Sotiroff: That's a good point. This is really more of a category-relative ranking. If you look at emerging-markets indexes, they are pretty heavily weighted in China right now. Most indexes are somewhere between 30% and 35%, depending on the actual composition of the index. So, that's a pretty heavy country weighting. It's going to be highly susceptible to the Chinese market, whatever it does. I think you actually saw that play out last year. China didn't do as well as the broader MSCI Emerging Market Index. So, that kind of hurt some of these index trackers. Active managers that underweighted China actually did a little bit better. Again, though, I think in the long run, fees are really going to count more than any of these country weightings. So, it's interesting to see what has happened over the past year in that category. It's indicative of what we would expect, but going forward, low fees, I think, are ultimately going to rule the day.
Benz: A related question: One comment I have heard is that in some of these very volatile categories, whether foreign small caps or emerging markets, that expenses are a less important differentiator than is the case in a category like foreign large blend, where the range of returns might be pretty tight. What do you think of that comment?
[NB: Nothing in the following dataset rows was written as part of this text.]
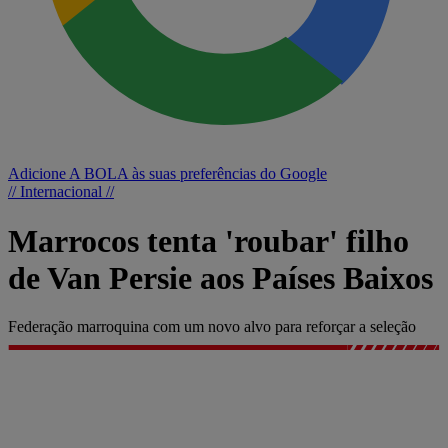
Adicione A BOLA às suas preferências do Google
// Internacional //
Marrocos tenta 'roubar' filho
de Van Persie aos Países Baixos
Federação marroquina com um novo alvo para reforçar a seleção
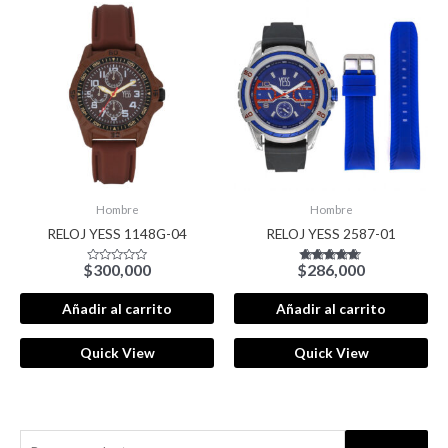
Hombre
Hombre
RELOJ YESS 1148G-04
RELOJ YESS 2587-01
$
300,000
$
286,000
Valorado
Valorado con
con
5.00
0
de 5
de
Añadir al carrito
Añadir al carrito
5
Quick View
Quick View
B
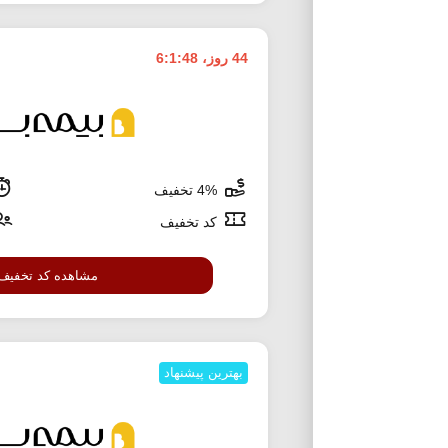
44 روز، 6:1:47
4% تخفیف
کد تخفیف
مشاهده کد تخفیف
بهترین پیشنهاد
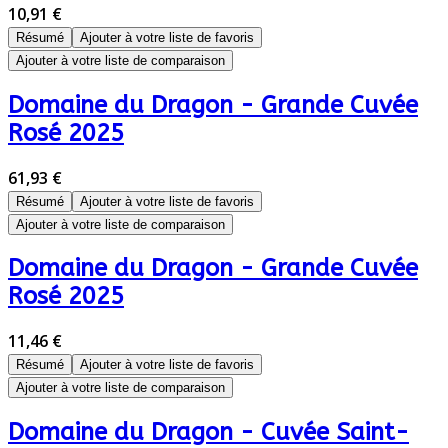
10,91 €
Résumé
Ajouter à votre liste de favoris
Ajouter à votre liste de comparaison
Domaine du Dragon - Grande Cuvée
Rosé 2025
61,93 €
Résumé
Ajouter à votre liste de favoris
Ajouter à votre liste de comparaison
Domaine du Dragon - Grande Cuvée
Rosé 2025
11,46 €
Résumé
Ajouter à votre liste de favoris
Ajouter à votre liste de comparaison
Domaine du Dragon - Cuvée Saint-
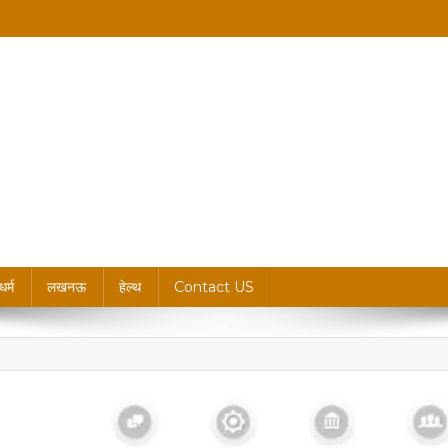
king News, Blogs & Updates
धर्म
लखनऊ
हेल्थ
Contact US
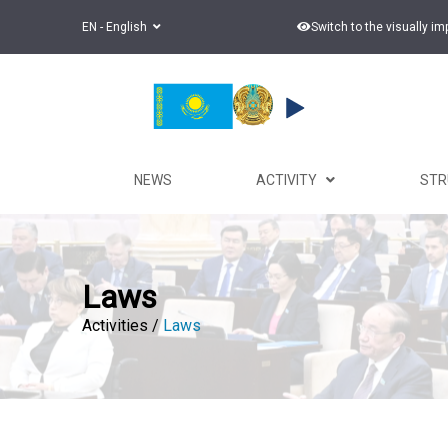
EN - English
Switch to the visually i
NEWS
ACTIVITY
ST
Laws
Activities /
Laws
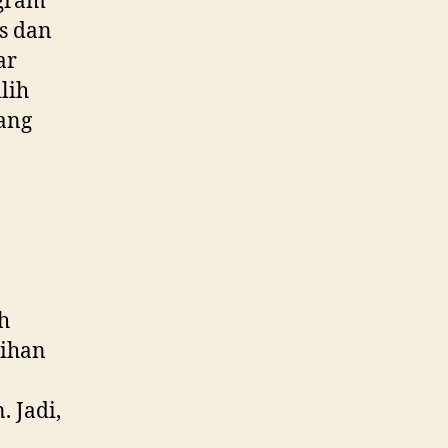
ogram
es dan
ar
lih
yang
h
lihan
 Jadi,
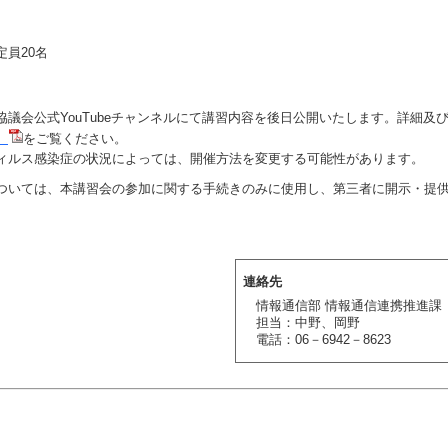
員20名
議会公式YouTubeチャンネルにて講習内容を後日公開いたします。詳細及
）
をご覧ください。
ルス感染症の状況によっては、開催方法を変更する可能性があります。
ついては、本講習会の参加に関する手続きのみに使用し、第三者に開示・提
。
連絡先
情報通信部 情報通信連携推進課
担当：中野、岡野
電話：06－6942－8623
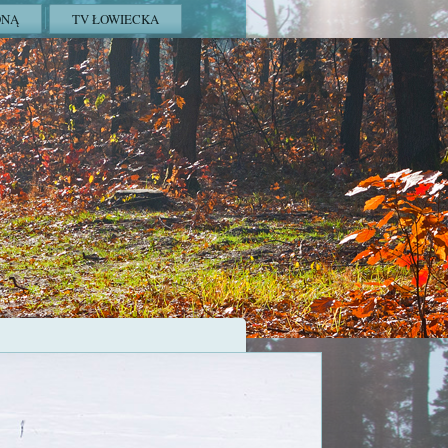
ONĄ
TV ŁOWIECKA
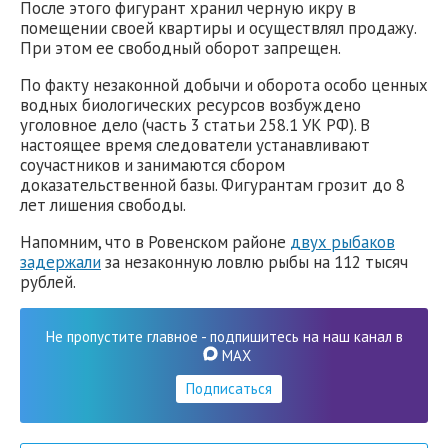
После этого фигурант хранил черную икру в
помещении своей квартиры и осуществлял продажу.
При этом ее свободный оборот запрещен.
По факту незаконной добычи и оборота особо ценных
водных биологических ресурсов возбуждено
уголовное дело (часть 3 статьи 258.1 УК РФ). В
настоящее время следователи устанавливают
соучастников и занимаются сбором
доказательственной базы. Фигурантам грозит до 8
лет лишения свободы.
Напомним, что в Ровенском районе
двух рыбаков
задержали
за незаконную ловлю рыбы на 112 тысяч
рублей.
Не пропустите главное - подпишитесь на наш канал в
MAX
Подписаться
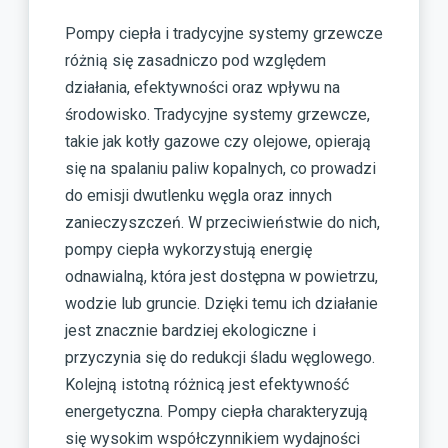
Pompy ciepła i tradycyjne systemy grzewcze
różnią się zasadniczo pod względem
działania, efektywności oraz wpływu na
środowisko. Tradycyjne systemy grzewcze,
takie jak kotły gazowe czy olejowe, opierają
się na spalaniu paliw kopalnych, co prowadzi
do emisji dwutlenku węgla oraz innych
zanieczyszczeń. W przeciwieństwie do nich,
pompy ciepła wykorzystują energię
odnawialną, która jest dostępna w powietrzu,
wodzie lub gruncie. Dzięki temu ich działanie
jest znacznie bardziej ekologiczne i
przyczynia się do redukcji śladu węglowego.
Kolejną istotną różnicą jest efektywność
energetyczna. Pompy ciepła charakteryzują
się wysokim współczynnikiem wydajności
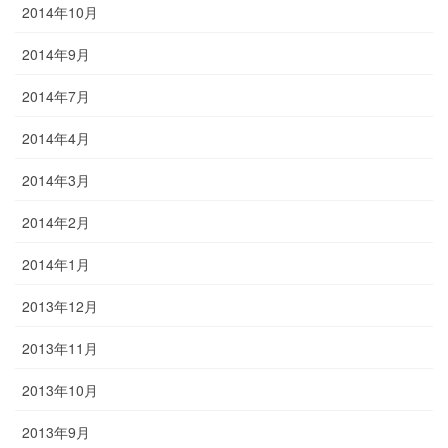
2014年10月
2014年9月
2014年7月
2014年4月
2014年3月
2014年2月
2014年1月
2013年12月
2013年11月
2013年10月
2013年9月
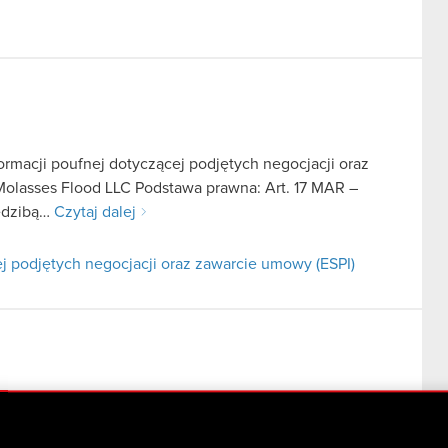
ormacji poufnej dotyczącej podjętych negocjacji oraz
Molasses Flood LLC Podstawa prawna: Art. 17 MAR –
iedzibą…
Czytaj dalej
j podjętych negocjacji oraz zawarcie umowy (ESPI)
ersji Cyberpunka 2077 i Wiedźmina 3: Dziki Gon
wa prawna: Art. 17 ust. 1 MAR – informacje poufne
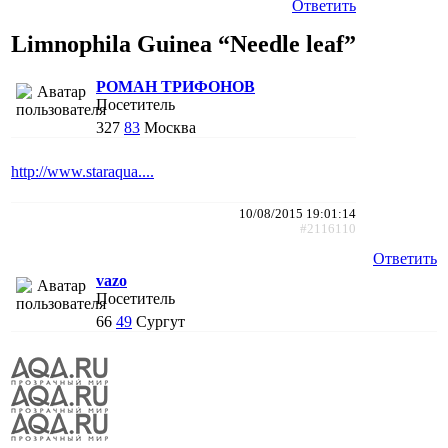
Ответить
Limnophila Guinea “Needle leaf”
РОМАН ТРИФОНОВ
Посетитель
327
83
Москва
http://www.staraqua....
10/08/2015 19:01:14
#2116110
Ответить
vazo
Посетитель
66
49
Сургут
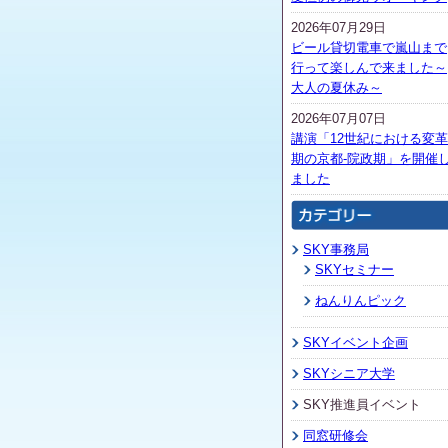
2026年07月29日
ビール貸切電車で嵐山まで
行って楽しんで来ました～
大人の夏休み～
2026年07月07日
講演「12世紀における変革
期の京都-院政期」を開催
ました
SKY事務局
SKYセミナー
ねんりんピック
SKYイベント企画
SKYシニア大学
SKY推進員イベント
同窓研修会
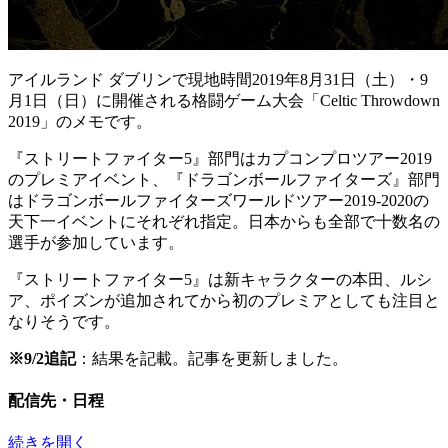
アイルランド ダブリンで現地時間2019年8月31日（土）・9
月1日（日）に開催される格闘ゲーム大会「Celtic Throwdown
2019」のメモです。
『ストリートファイター5』部門はカプコンプロツアー2019
のプレミアイベント、『ドラゴンボールファイターズ』部門
はドラゴンボールファイターズワールドツアー2019-2020の
天下一イベントにそれぞれ指定。日本からも全部で十数名の
選手が参加しています。
『ストリートファイター5』は新キャラクターの本田、ルシ
ア、ポイズンが追加されてから初のプレミアとしても注目と
なりそうです。
※9/2追記
：結果を記載。記事を更新しました。
配信先・日程
続きを開く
Sotiroff: It has been historically, but again, you see the low-cost competitors coming into the space--and it's just the fee differential. If we go back to the foreign small-blend category, the fee differential between a Vanguard fund that's charging 12 or 14 basis points and the average active fund that's over 1%, that's just a huge hurdle they are going to have to overcome, and I just see that as a really, really difficult task ahead for any active manager. I think, in general, if you're going to be in an active fund, you need to be cheap, let's say bottom-quintile at least in order to be competitive in those spaces and really in any of these categories broadly, because low fees are coming in, and it's going to be really, really competitive in the future.
Benz: Okay, Dan, interesting research. Thank you so much for being here to share it with us.
Sotiroff: You're very welcome. Thank you.
Benz: Thanks for watching. I'm Christine Benz for Morningstar.com.